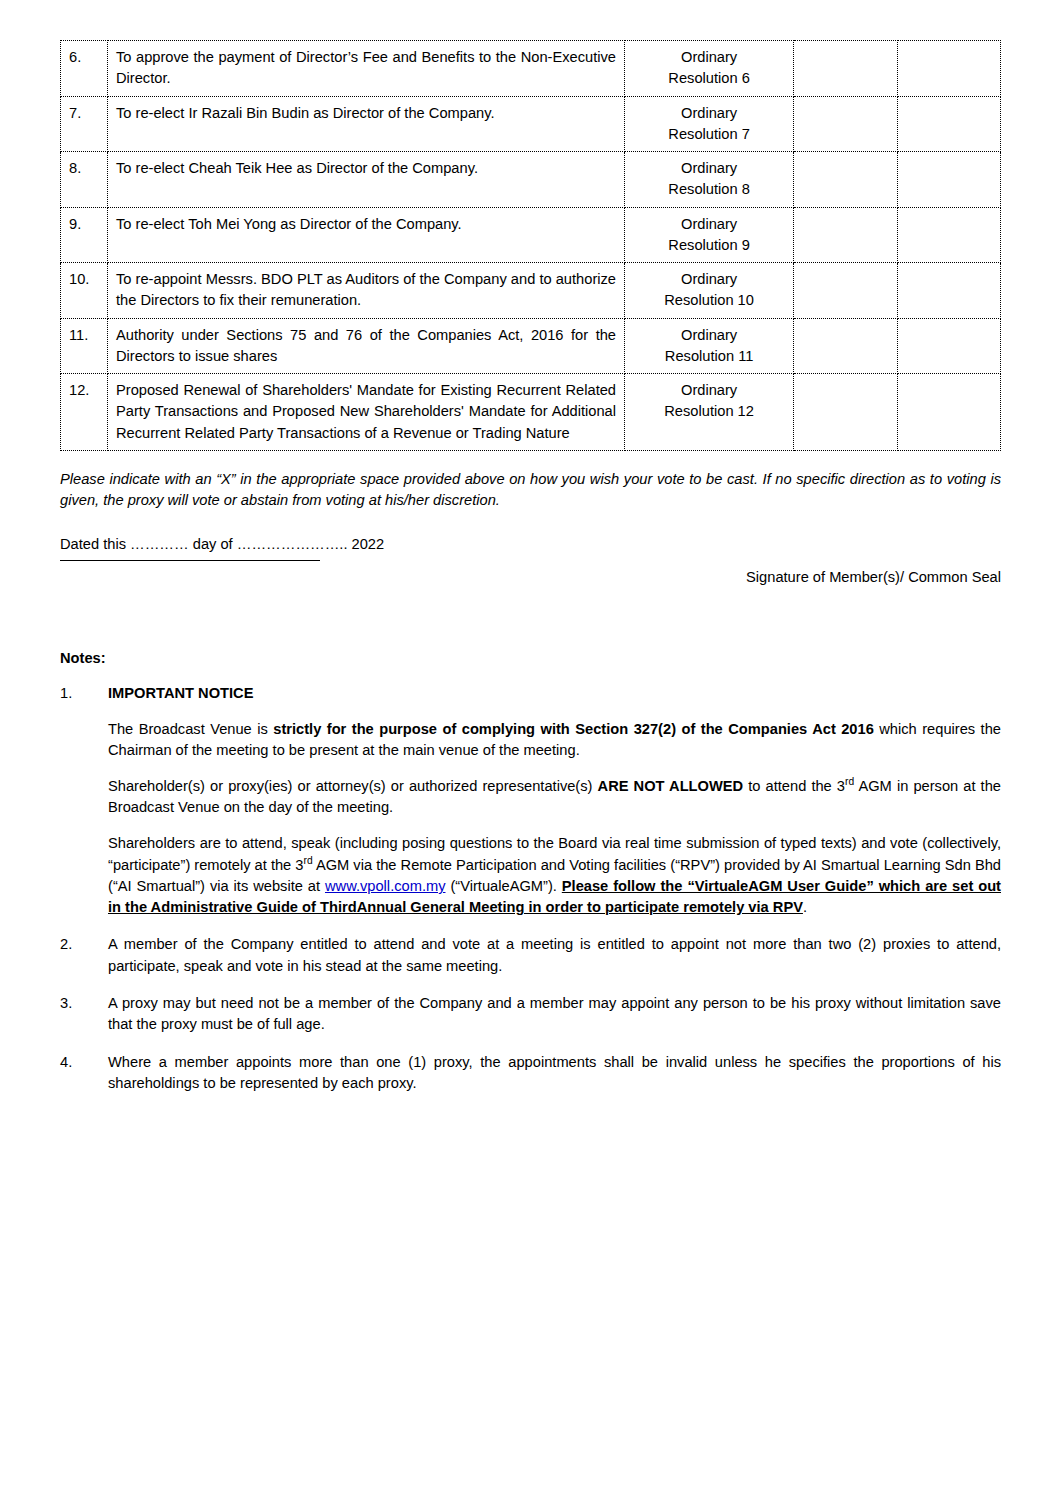| 6. | To approve the payment of Director’s Fee and Benefits to the Non-Executive Director. | Ordinary Resolution 6 | | |
| 7. | To re-elect Ir Razali Bin Budin as Director of the Company. | Ordinary Resolution 7 | | |
| 8. | To re-elect Cheah Teik Hee as Director of the Company. | Ordinary Resolution 8 | | |
| 9. | To re-elect Toh Mei Yong as Director of the Company. | Ordinary Resolution 9 | | |
| 10. | To re-appoint Messrs. BDO PLT as Auditors of the Company and to authorize the Directors to fix their remuneration. | Ordinary Resolution 10 | | |
| 11. | Authority under Sections 75 and 76 of the Companies Act, 2016 for the Directors to issue shares | Ordinary Resolution 11 | | |
| 12. | Proposed Renewal of Shareholders' Mandate for Existing Recurrent Related Party Transactions and Proposed New Shareholders' Mandate for Additional Recurrent Related Party Transactions of a Revenue or Trading Nature | Ordinary Resolution 12 | | |
Please indicate with an “X” in the appropriate space provided above on how you wish your vote to be cast. If no specific direction as to voting is given, the proxy will vote or abstain from voting at his/her discretion.
Dated this ………… day of ………………….. 2022
Signature of Member(s)/ Common Seal
Notes:
1.
IMPORTANT NOTICE
The Broadcast Venue is strictly for the purpose of complying with Section 327(2) of the Companies Act 2016 which requires the Chairman of the meeting to be present at the main venue of the meeting.
Shareholder(s) or proxy(ies) or attorney(s) or authorized representative(s) ARE NOT ALLOWED to attend the 3rd AGM in person at the Broadcast Venue on the day of the meeting.
Shareholders are to attend, speak (including posing questions to the Board via real time submission of typed texts) and vote (collectively, “participate”) remotely at the 3rd AGM via the Remote Participation and Voting facilities (“RPV”) provided by AI Smartual Learning Sdn Bhd (“AI Smartual”) via its website at www.vpoll.com.my (“VirtualeAGM”). Please follow the “VirtualeAGM User Guide” which are set out in the Administrative Guide of ThirdAnnual General Meeting in order to participate remotely via RPV.
2.
A member of the Company entitled to attend and vote at a meeting is entitled to appoint not more than two (2) proxies to attend, participate, speak and vote in his stead at the same meeting.
3.
A proxy may but need not be a member of the Company and a member may appoint any person to be his proxy without limitation save that the proxy must be of full age.
4.
Where a member appoints more than one (1) proxy, the appointments shall be invalid unless he specifies the proportions of his shareholdings to be represented by each proxy.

--------------------

** THE PROBLEM **
Print the listing verbatim, images excluded.

** EXERCISE SOLUTION **
| 6. | To approve the payment of Director’s Fee and Benefits to the Non-Executive Director. | Ordinary Resolution 6 | | |
| 7. | To re-elect Ir Razali Bin Budin as Director of the Company. | Ordinary Resolution 7 | | |
| 8. | To re-elect Cheah Teik Hee as Director of the Company. | Ordinary Resolution 8 | | |
| 9. | To re-elect Toh Mei Yong as Director of the Company. | Ordinary Resolution 9 | | |
| 10. | To re-appoint Messrs. BDO PLT as Auditors of the Company and to authorize the Directors to fix their remuneration. | Ordinary Resolution 10 | | |
| 11. | Authority under Sections 75 and 76 of the Companies Act, 2016 for the Directors to issue shares | Ordinary Resolution 11 | | |
| 12. | Proposed Renewal of Shareholders' Mandate for Existing Recurrent Related Party Transactions and Proposed New Shareholders' Mandate for Additional Recurrent Related Party Transactions of a Revenue or Trading Nature | Ordinary Resolution 12 | | |
Please indicate with an “X” in the appropriate space provided above on how you wish your vote to be cast. If no specific direction as to voting is given, the proxy will vote or abstain from voting at his/her discretion.
Dated this ………… day of ………………….. 2022
Signature of Member(s)/ Common Seal
Notes:
1.
IMPORTANT NOTICE
The Broadcast Venue is strictly for the purpose of complying with Section 327(2) of the Companies Act 2016 which requires the Chairman of the meeting to be present at the main venue of the meeting.
Shareholder(s) or proxy(ies) or attorney(s) or authorized representative(s) ARE NOT ALLOWED to attend the 3rd AGM in person at the Broadcast Venue on the day of the meeting.
Shareholders are to attend, speak (including posing questions to the Board via real time submission of typed texts) and vote (collectively, “participate”) remotely at the 3rd AGM via the Remote Participation and Voting facilities (“RPV”) provided by AI Smartual Learning Sdn Bhd (“AI Smartual”) via its website at www.vpoll.com.my (“VirtualeAGM”). Please follow the “VirtualeAGM User Guide” which are set out in the Administrative Guide of ThirdAnnual General Meeting in order to participate remotely via RPV.
2.
A member of the Company entitled to attend and vote at a meeting is entitled to appoint not more than two (2) proxies to attend, participate, speak and vote in his stead at the same meeting.
3.
A proxy may but need not be a member of the Company and a member may appoint any person to be his proxy without limitation save that the proxy must be of full age.
4.
Where a member appoints more than one (1) proxy, the appointments shall be invalid unless he specifies the proportions of his shareholdings to be represented by each proxy.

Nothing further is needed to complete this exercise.